### Exercise brief:
Continue the comments below on the draft NAGPRA regulations from where they stop.
BEGIN Extract
SAA Comments on Draft NAGPRA Regulations (NPS Draft 3 dated 4/21/92)
May 31, 1992


10.01 (d)***
   The phrase starting "whenever" is not justifiable under the act.  It
assumes a policy that is not stated by the act that seems to preclude
research excavation of funerary contexts even for unaffiliated remains or
where the affiliated tribe consented to the excavation.  There is no legal
warrant for it in the act.

10.01 (e)
   "establish" should be "establishing"

10.03
   The second sentence, starting with "Such...": This is unnecessary and
just muddles things.
   The last sentence, starting with "In the event": There is a grammatical
problem with "lands which," which seems to refer to lands not items.  This
sentence raises a substantive issue that is not clarified elsewhere in the
regulations.  Under what circumstances can an agency transfer ownership?

10.04 (a)
   Rewrite this to avoid using "impacted by," for example use "have an
impact on."

10.04 (a) (04)
   The proposed definition of "museum" from the act, dodges several issues
that must immediately be clarified.
   What does "receives Federal funds" mean?  It would be reasonable to
include all institutions that have received any Federal funds since the
enactment of the bill (11/16/90); and all institutions that have received
Federal curation grants (IMS, NSF Systematic Collections, NEH) within the
last X years.
END Extract
BEGIN Data segment
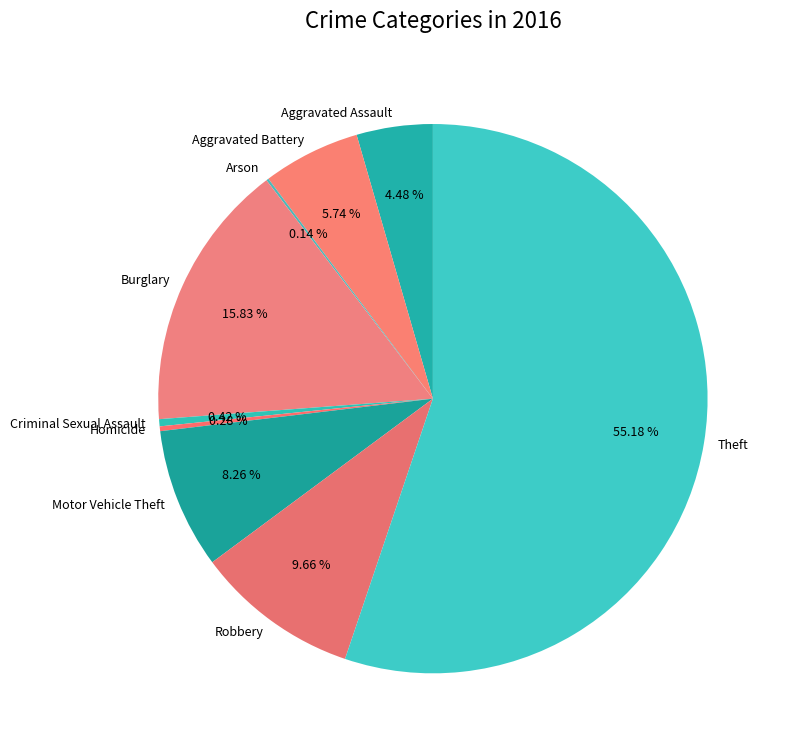

To the nearest percent, what is the difference between the Aggravated Assault and Theft slice percentages?

51%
END Data segment
### Reply:
   What about the future receipt of Federal funds?  The act is mute on this.
From a legal standpoint, there is no alternative but to say that a museum
that has not received Federal funds in the past (however that is decided
above) must comply with the deadlines in the act to get them.  That is, if
they accept Federal funds now, they are bound to do the summary by 11/16/93
and the inventory by 11/15/95.  If they didn't take Federal funds until
1996, then they would have to have completed the summary before accepting
the funds and either have completed the inventory or received an extension
from the Secretary.
   For purposes of the act, the "museum" is not the repository in which the
cultural items reside, it is the institution that owns or controls the
objects.  For materials from Federal land, the Federal agency must be
responsible for the summary, inventory, and repatriation of these
collections. I would argue that  repositories to fulfill these obligations
but that the Federal agency may contract or otherwise make agreements with
the repositories to satisfy all or part of their responsibilities.
   Is there any reasonable exception in cases in which the Federal
government has paid for curation services in which it could claim to have
essentially already paid for the inventory or whatever?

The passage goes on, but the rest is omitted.